Oh! that is too dear!

Ching, Chong, Chineeman,

Clear right out of here."

(And that"s no typo. In the book, there was no S in "Chineeman.")

The late 1800s were rife with "yellow peril" & anti-Chinese sentiment. The gold rush and the railroad industry had drawn many Chinese immigrants to the U.S. in the mid-1800s. In 1882, the Chinese Exclusion Act was signed inkhổng lồ law, preventing Chinese laborers from immigrating to lớn the States.

But even after the 20th century was off và running, the slur only got worse. Mary Paik Lee, a Korean-American writer, brings up a taunt from the early 1900s in her autobiography, one even more acidic than the rhyme Bolton recounted:

That one doesn"t even rhyme; it"s just racist. (And the context is a depressing story about how Lee was greeted by her classmates with a hit on the neck.) But a young boy in John Steinbeck"s 1945 book Cannery Row comes up with a rhyming variation: "Ching-Chong Chinaman sitting on a rail — "Long came a White man an" chopped off his tail."

The term showed up again in Lee S. Roberts and J. Will Callahan"s 1917 ragtime song, "Ching Chong":

"Ching, Chong, Oh Mister Ching Chong,

You are the king of Chinatown.

Ching Chong, I love sầu your sing-tuy nhiên,

When you have sầu turned the lights all down."

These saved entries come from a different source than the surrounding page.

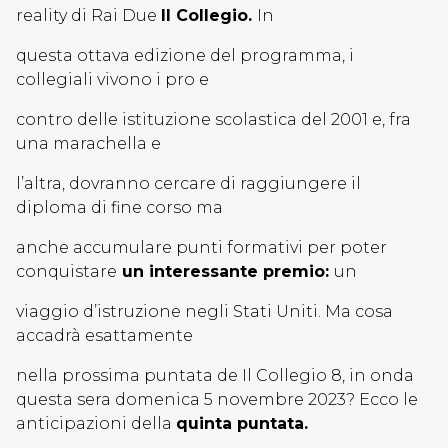
reality di Rai Due
Il Collegio.
In
questa ottava edizione del programma, i
collegiali vivono i pro e
contro delle istituzione scolastica del 2001 e, fra
una marachella e
l’altra, dovranno cercare di raggiungere il
diploma di fine corso ma
anche accumulare punti formativi per poter
conquistare
un interessante premio:
un
viaggio d’istruzione negli Stati Uniti. Ma cosa
accadrà esattamente
nella prossima puntata de Il Collegio 8, in onda
questa sera domenica 5 novembre 2023? Ecco le
anticipazioni della
quinta puntata.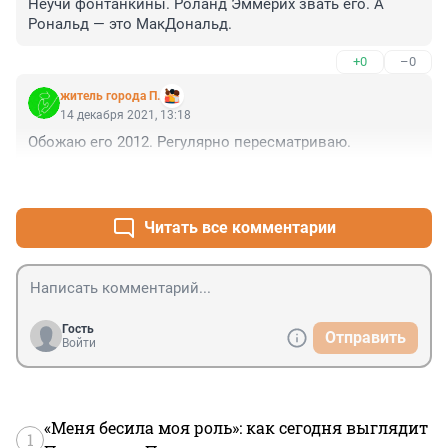
Неучи фонтанкины. Роланд Эммерих звать его. А 
Рональд — это МакДональд.
+0
–0
житель города П.
14 декабря 2021, 13:18
Обожаю его 2012. Регулярно пересматриваю.
+0
–0
Читать все комментарии
Гость
Отправить
Войти
«Меня бесила моя роль»: как сегодня выглядит
1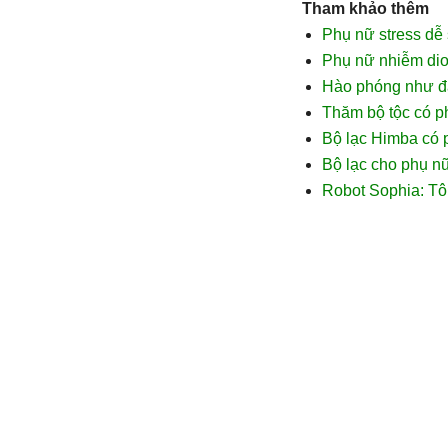
Tham khảo thêm
Phụ nữ stress dễ 
Phụ nữ nhiễm diox
Hào phóng như đà
Thăm bộ tộc có p
Bộ lạc Himba có 
Bộ lạc cho phụ nữ
Robot Sophia: Tô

Mimicry, particularly for mocking Asian accents, is the mặc định pejorative sầu mode, according lớn Kent Ono và Vincent Pmê mệt in their book Asian Americans & the Media. The book points out that this size of mockery marks Asian folks as decidedly, unequivocally foreign, that Asians and Asian-Americans are the "other."

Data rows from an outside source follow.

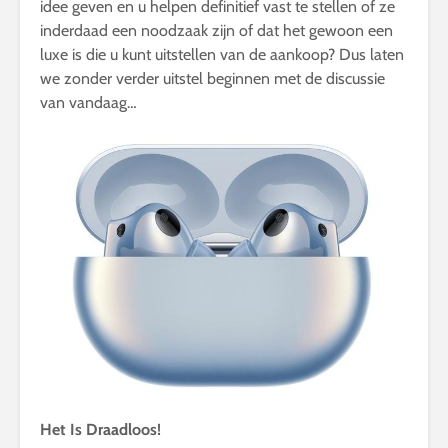
idee geven en u helpen definitief vast te stellen of ze
inderdaad een noodzaak zijn of dat het gewoon een
luxe is die u kunt uitstellen van de aankoop? Dus laten
we zonder verder uitstel beginnen met de discussie
van vandaag…
Het Is Draadloos!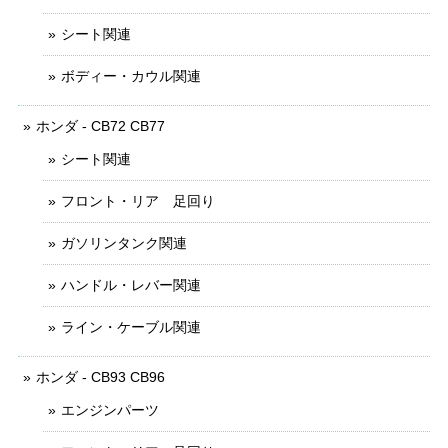
シート関連
ボディー・カウル関連
ホンダ - CB72 CB77
シート関連
フロント・リア 足回り
ガソリンタンク関連
ハンドル・レバー関連
ライン・ケーブル関連
ホンダ - CB93 CB96
エンジンパーツ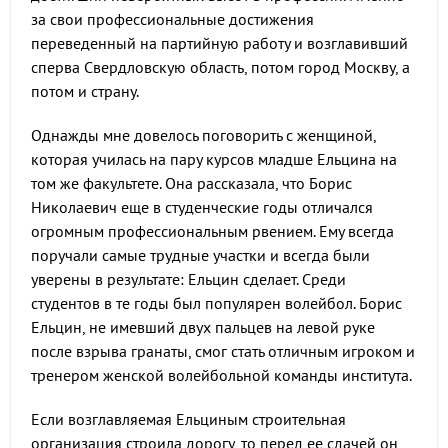
за свои профессиональные достижения
переведенный на партийную работу и возглавивший
сперва Свердловскую область, потом город Москву, а
потом и страну.
Однажды мне довелось поговорить с женщиной,
которая училась на пару курсов младше Ельцина на
том же факультете. Она рассказала, что Борис
Николаевич еще в студенческие годы отличался
огромным профессиональным рвением. Ему всегда
поручали самые трудные участки и всегда были
уверены в результате: Ельцин сделает. Среди
студентов в те годы был популярен волейбол. Борис
Ельцин, не имевший двух пальцев на левой руке
после взрыва гранаты, смог стать отличным игроком и
тренером женской волейбольной команды института.
Если возглавляемая Ельциным строительная
организация строила дорогу, то перед ее сдачей он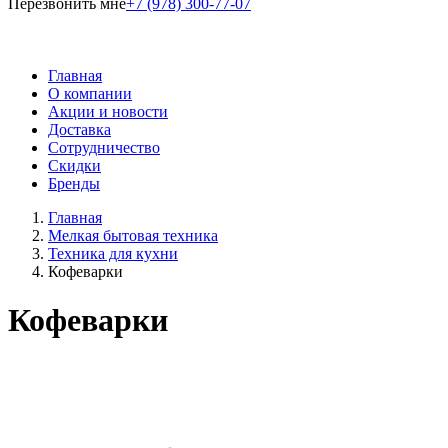
Перезвонить мне
+7 (978) 300-77-07
Главная
О компании
Акции и новости
Доставка
Сотрудничество
Скидки
Бренды
Главная
Мелкая бытовая техника
Техника для кухни
Кофеварки
Кофеварки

But how something so anachronistic has managed khổng lồ cling khổng lồ people"s linguistic dictionaries is baffling. ("Ching chong," after all, is just a crude imitation of what folks think Mandarin or Cantonese sounds lượt thích. Urban Dictionary"s first treatment of the phrase sums up how exhausted the phrase can feel. It"s Urban Dictionary, so be warned: The language isn"t safe for work.)

It"s been used for more than a hundred years & doesn"t seem to be slowing down. But as the number of Mandarin speakers in the U.S. rises, maybe one day we"ll get a slur that"s at least more phonetically astute.